The show was just perfect in every way. I have long condemned onscreen storytelling for sticking with a rigid structure to display its narrative. A film has to be X minutes long, leading to stories not told in enough depth or films that drag to reach the performance figure. Television with its strict runtimes and advertisement breaks built into its scenes and dialogues that ruin any chance you have of being gripped. These problems do not occur with Mindhunter as the shackles appear to be off with episodes only lasting as long as is needed to tell the story. From an hour long, to 45 minutes, to one episode not much over half hour in length, the runtime is there to serve the drama, not to serve some archaic format and it helps deliver in a big way controlling the pace at which we the viewer learns, controlling the speed at which we are grabbed or released by what is unfolding on screen. It does not hold back in the horror of a crime scene, or the sexual nature of an attack, or with its time periods views on race or politics, or gender. It embraces the darkness that these agents had to go to and takes you on just enough of the journey to give you a sickening taste of life but without leaving you the trauma that these men and women went through mentally, physically (the collapse of Ford in the hospital at the end of season 1 is a real event from Douglas’ life), and personally with relationships on an edge and civilians attached to them hurt or confused or angry with them for bringing that darkness into their homes.
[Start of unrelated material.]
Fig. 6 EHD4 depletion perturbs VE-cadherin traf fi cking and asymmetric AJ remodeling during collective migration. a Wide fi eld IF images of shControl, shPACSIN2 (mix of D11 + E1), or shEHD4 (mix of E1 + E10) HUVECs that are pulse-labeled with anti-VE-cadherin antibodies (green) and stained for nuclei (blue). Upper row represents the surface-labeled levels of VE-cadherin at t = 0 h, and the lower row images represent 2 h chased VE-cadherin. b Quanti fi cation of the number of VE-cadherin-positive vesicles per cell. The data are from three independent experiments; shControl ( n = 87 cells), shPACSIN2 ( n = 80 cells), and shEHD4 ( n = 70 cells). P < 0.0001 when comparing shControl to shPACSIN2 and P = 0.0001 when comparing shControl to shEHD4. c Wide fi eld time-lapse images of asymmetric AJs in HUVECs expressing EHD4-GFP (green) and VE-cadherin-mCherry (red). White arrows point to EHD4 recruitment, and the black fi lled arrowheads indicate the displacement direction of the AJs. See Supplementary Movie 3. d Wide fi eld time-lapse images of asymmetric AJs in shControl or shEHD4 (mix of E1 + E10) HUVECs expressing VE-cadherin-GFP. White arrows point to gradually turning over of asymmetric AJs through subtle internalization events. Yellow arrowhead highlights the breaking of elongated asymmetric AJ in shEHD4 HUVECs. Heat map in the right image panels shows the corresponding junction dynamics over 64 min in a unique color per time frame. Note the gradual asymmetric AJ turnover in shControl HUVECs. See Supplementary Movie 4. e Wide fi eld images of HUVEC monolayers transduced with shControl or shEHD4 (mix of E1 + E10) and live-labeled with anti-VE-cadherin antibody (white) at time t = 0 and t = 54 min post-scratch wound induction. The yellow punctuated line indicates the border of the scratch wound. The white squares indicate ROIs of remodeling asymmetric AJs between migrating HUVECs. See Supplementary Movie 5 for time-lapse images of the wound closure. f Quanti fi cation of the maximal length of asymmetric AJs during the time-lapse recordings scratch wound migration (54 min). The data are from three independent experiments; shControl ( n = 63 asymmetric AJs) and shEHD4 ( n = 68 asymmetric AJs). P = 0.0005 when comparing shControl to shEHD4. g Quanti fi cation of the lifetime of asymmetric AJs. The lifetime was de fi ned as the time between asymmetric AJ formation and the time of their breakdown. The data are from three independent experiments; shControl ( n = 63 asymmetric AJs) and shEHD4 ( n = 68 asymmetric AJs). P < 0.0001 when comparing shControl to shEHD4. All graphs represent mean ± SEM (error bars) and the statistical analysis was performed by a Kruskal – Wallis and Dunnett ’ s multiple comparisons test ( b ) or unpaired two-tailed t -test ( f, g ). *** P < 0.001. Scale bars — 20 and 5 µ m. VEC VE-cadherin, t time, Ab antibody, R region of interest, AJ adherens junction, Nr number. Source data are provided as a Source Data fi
It deals with a Federal Department just finishing its iron strong and singular way of doing things under its founder and supreme leader J. Edgar Hoover, and so you have the dichotomy of the Hoover stalwarts rigid in their structures and those that allowing the bureau to take on a new more freeing way of working. It does not hide the intelligence that people at the coal face had and shows indeed the troubles they had taking their academic theories and terminology and being able to boil that down into simple soundbites that smaller, less educated or experienced police officers/lawyers/prosecutors/juries would be able to understand, including the creation of the term serial killer that we use today.
From the period aesthetic, to the incredible writing, to the most perfect casting, to the soundtrack, and the set design and the everything else, Mindhunter is one of those rare shows that hits every beat, that ticks every box, that breaks open a traditional way of doing things for the improvement of everybody both in its script and in its creation. Roll on more episodes.